DIRECTIVE:
Return verbatim the lines below, beginning with the line containing "Reise Checkliste" and ending with the line containing "に当社Webサイトへアクセスした情報に基", both inclusive. Omit the pictures from your answer.

Text data extracted from the pages:
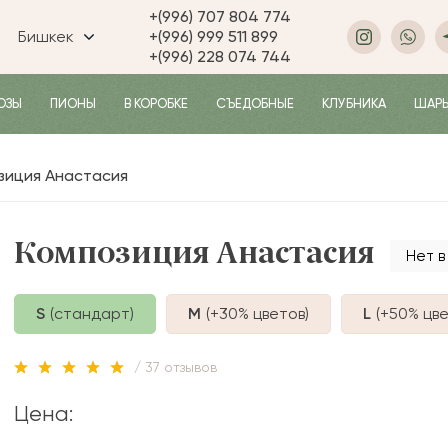
+(996) 707 804 774
Бишкек
+(996) 999 511 899
+(996) 228 074 744
ОЗЫ
ПИОНЫ
В КОРОБКЕ
СЪЕДОБНЫЕ
КЛУБНИКА
ШАР
зиция Анастасия
Композиция Анастасия
Нет в
S
(стандарт)
M
(+30%
цветов
)
L
(+50%
цве
/ 37 отзывов
Цена:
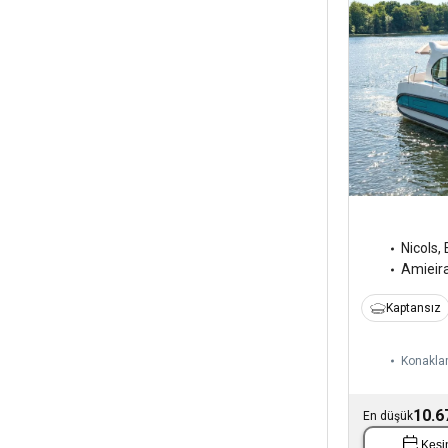
Nicols
,
Amieir
Kaptansız
Konaklam
10.6
En düşük
Kesin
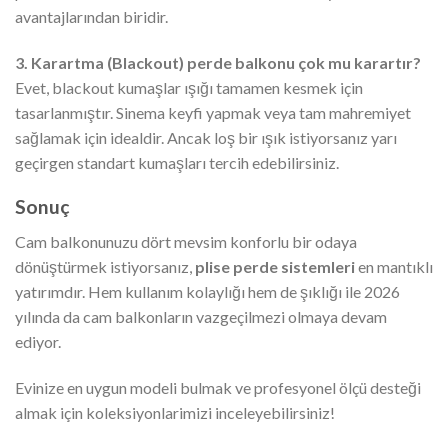
avantajlarından biridir.
3. Karartma (Blackout) perde balkonu çok mu karartır?
Evet, blackout kumaşlar ışığı tamamen kesmek için
tasarlanmıştır. Sinema keyfi yapmak veya tam mahremiyet
sağlamak için idealdir. Ancak loş bir ışık istiyorsanız yarı
geçirgen standart kumaşları tercih edebilirsiniz.
Sonuç
Cam balkonunuzu dört mevsim konforlu bir odaya
dönüştürmek istiyorsanız,
plise perde sistemleri
en mantıklı
yatırımdır. Hem kullanım kolaylığı hem de şıklığı ile 2026
yılında da cam balkonların vazgeçilmezi olmaya devam
ediyor.
Evinize en uygun modeli bulmak ve profesyonel ölçü desteği
almak için koleksiyonlarimizi inceleyebilirsiniz!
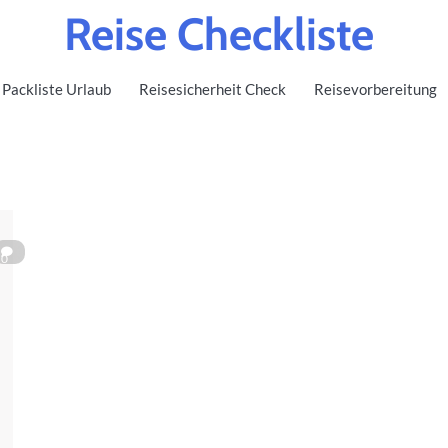
Reise Checkliste
Packliste Urlaub
Reisesicherheit Check
Reisevorbereitung
0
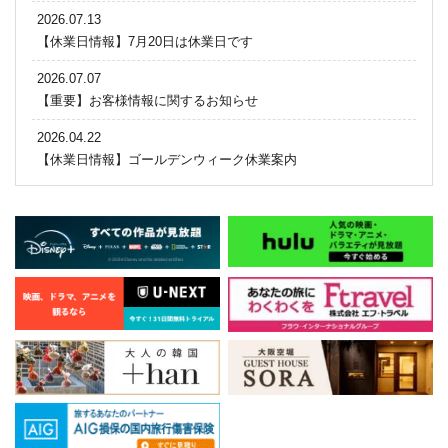
2026.07.13
【休業日情報】7月20日は休業日です
2026.07.07
【重要】お客様情報に関するお知らせ
2026.04.22
【休業日情報】ゴールデンウィーク休業案内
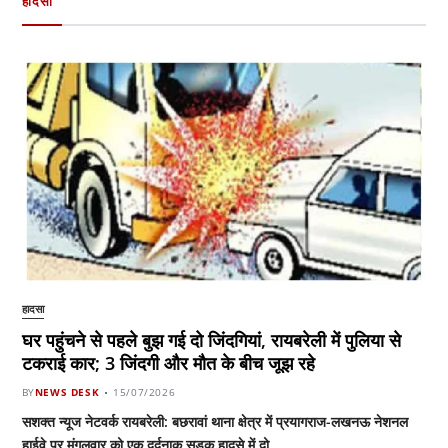
हादसा
हादसा
घर पहुंचने से पहले बुझ गई दो जिंदगियां, रायबरेली में पुलिया से
टकराई कार; 3 जिंदगी और मौत के बीच जूझ रहे
BY
NEWS DESK
15/07/2026
सशक्त न्यूज नेटवर्क रायबरेली: बछरावां थाना क्षेत्र में प्रयागराज-लखनऊ नेशनल
हाईवे पर मंगलवार को एक दर्दनाक सड़क हादसे में दो…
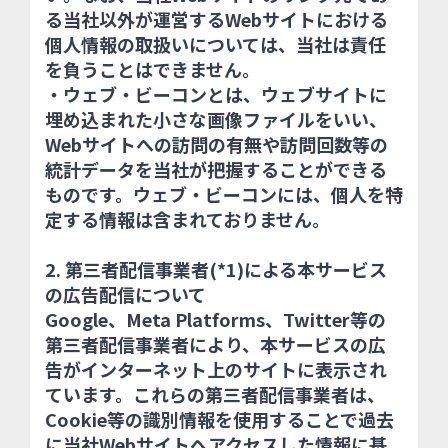
る当社以外が運営するWebサイトにおける
個人情報の取扱いについては、当社は責任
を負うことはできません。
・ウェブ・ビーコンとは、ウェブサイトに
埋め込まれた小さな画像ファイルをいい、
Webサイトへの訪問の有無や訪問回数等の
統計データを当社が把握することができる
ものです。ウェブ・ビーコンには、個人を特
定する情報は含まれておりません。
2. 第三者配信事業者(*1)による本サービス
の広告配信について
Google、Meta Platforms、Twitter等の
第三者配信事業者により、本サービスの広
告がインターネット上のサイトに表示され
ています。これらの第三者配信事業者は、
Cookie等の識別情報を使用することで過去
に当社Webサイトへアクセスした情報に基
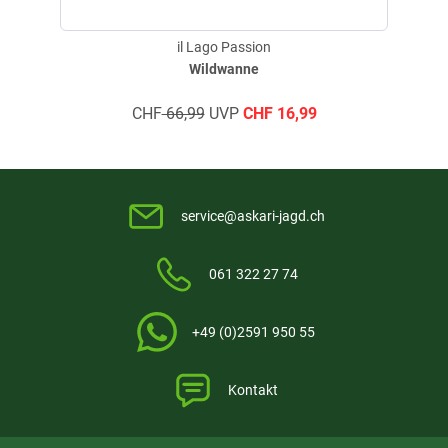
il Lago Passion
Wildwanne
CHF
66,99
UVP
CHF
16,99
service@askari-jagd.ch
061 322 27 74
+49 (0)2591 950 55
Kontakt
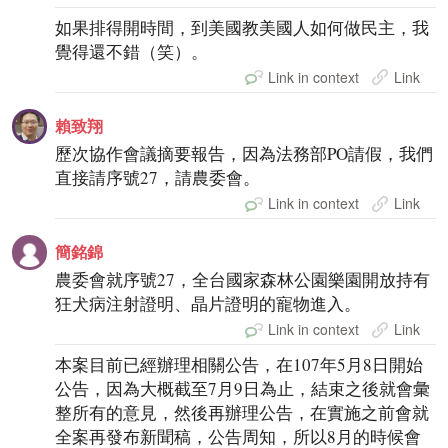
如果排得開時間，到美國教美國人如何做民主，我
覺得還不錯（笑）。
Link in context
Link
賴致翔
歷次協作會議摘要報告，因為法務部PO請假，我們
直接請序號27，請農委會。
Link in context
Link
簡銘錦
農委會就序號27，全台國家森林公園樂園開放持有
狂犬病注射證明、晶片證明的寵物進入。
Link in context
Link
本案目前已經辦理相關公告，在107年5月8日開始
公告，因為大概截至7月9日為止，結束之後就會彙
整所有的意見，然後再辦理公告，在實施之前會就
全案再發布新聞稿，公告周知，所以8月的時候會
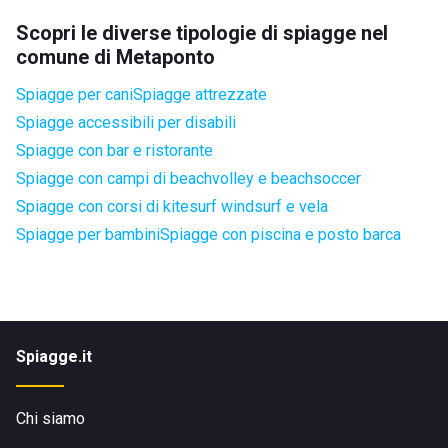
Scopri le diverse tipologie di spiagge nel
comune di Metaponto
Spiagge per cani
Spiagge attrezzate
Spiagge accessibili per disabili
Spiagge con bar e ristorante
Spiagge con campi di beachvolley e beachsoccer
Spiagge con corsi di kitesurf windsurf e vela
Spiagge per bambini
Spiagge con piscina e posto barca
Spiagge.it
Chi siamo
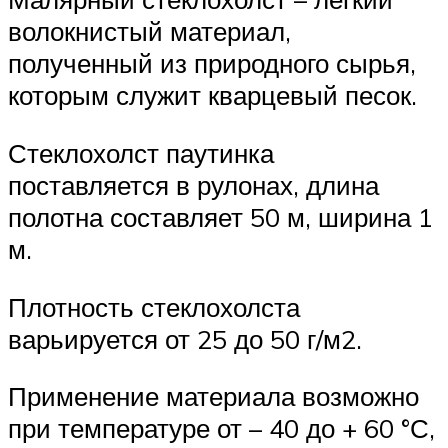
волокнистый материал,
полученный из природного сырья,
которым служит кварцевый песок.
Стеклохолст паутинка
поставляется в рулонах, длина
полотна составляет 50 м, ширина 1
м.
Плотность стеклохолста
варьируется от 25 до 50 г/м2.
Применение материала возможно
при температуре от – 40 до + 60 °С,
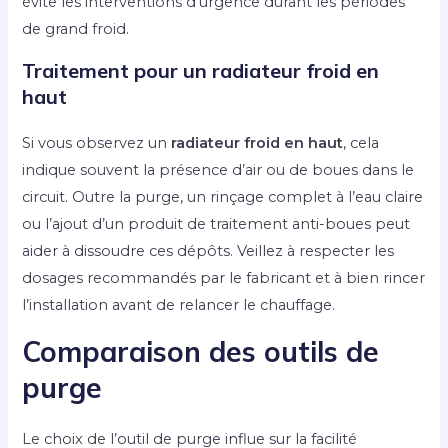
évite les interventions d’urgence durant les périodes
de grand froid.
Traitement pour un radiateur froid en
haut
Si vous observez un
radiateur froid en haut
, cela
indique souvent la présence d’air ou de boues dans le
circuit. Outre la purge, un rinçage complet à l’eau claire
ou l’ajout d’un produit de traitement anti-boues peut
aider à dissoudre ces dépôts. Veillez à respecter les
dosages recommandés par le fabricant et à bien rincer
l’installation avant de relancer le chauffage.
Comparaison des outils de
purge
Le choix de l’outil de purge influe sur la facilité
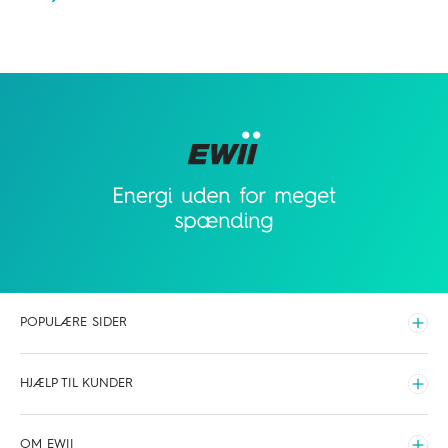
POPULÆRE SIDER
Udvid
Elpriser time for time
HJÆLP TIL KUNDER
Hvilken elaftale skal du vælge
Udvid
Opladning
Driftsinfo
OM EWII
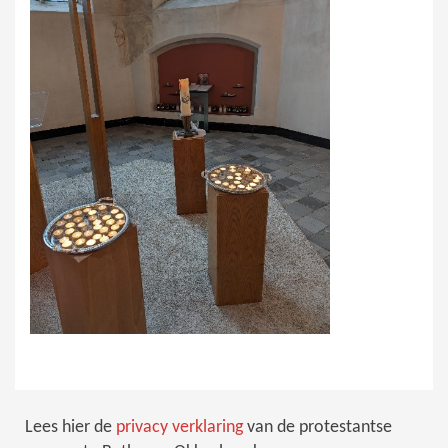
Lees hier de
privacy verklaring
van de protestantse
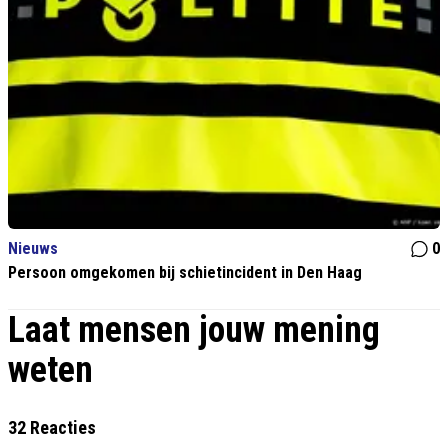
Nieuws
0
Persoon omgekomen bij schietincident in Den Haag
Laat mensen jouw mening
weten
32 Reacties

RESULT OF THIS EXERCISE:
Reise Checkliste
Packliste Urlaub
Reisesicherheit Check
Reisevorbereitung
0
2026.07.13
【休業日情報】7月20日は休業日です
2026.07.07
【重要】お客様情報に関するお知らせ
2026.04.22
【休業日情報】ゴールデンウィーク休業案内
हादसा
हादसा
घर पहुंचने से पहले बुझ गई दो जिंदगियां, रायबरेली में पुलिया से
टकराई कार; 3 जिंदगी और मौत के बीच जूझ रहे
BY
NEWS DESK
15/07/2026
सशक्त न्यूज नेटवर्क रायबरेली: बछरावां थाना क्षेत्र में प्रयागराज-लखनऊ नेशनल
हाईवे पर मंगलवार को एक दर्दनाक सड़क हादसे में दो…
る当社以外が運営するWebサイトにおける
個人情報の取扱いについては、当社は責任
を負うことはできません。
・ウェブ・ビーコンとは、ウェブサイトに
埋め込まれた小さな画像ファイルをいい、
Webサイトへの訪問の有無や訪問回数等の
統計データを当社が把握することができる
ものです。ウェブ・ビーコンには、個人を特
定する情報は含まれておりません。
2. 第三者配信事業者(*1)による本サービス
の広告配信について
Google、Meta Platforms、Twitter等の
第三者配信事業者により、本サービスの広
告がインターネット上のサイトに表示され
ています。これらの第三者配信事業者は、
Cookie等の識別情報を使用することで過去
に当社Webサイトへアクセスした情報に基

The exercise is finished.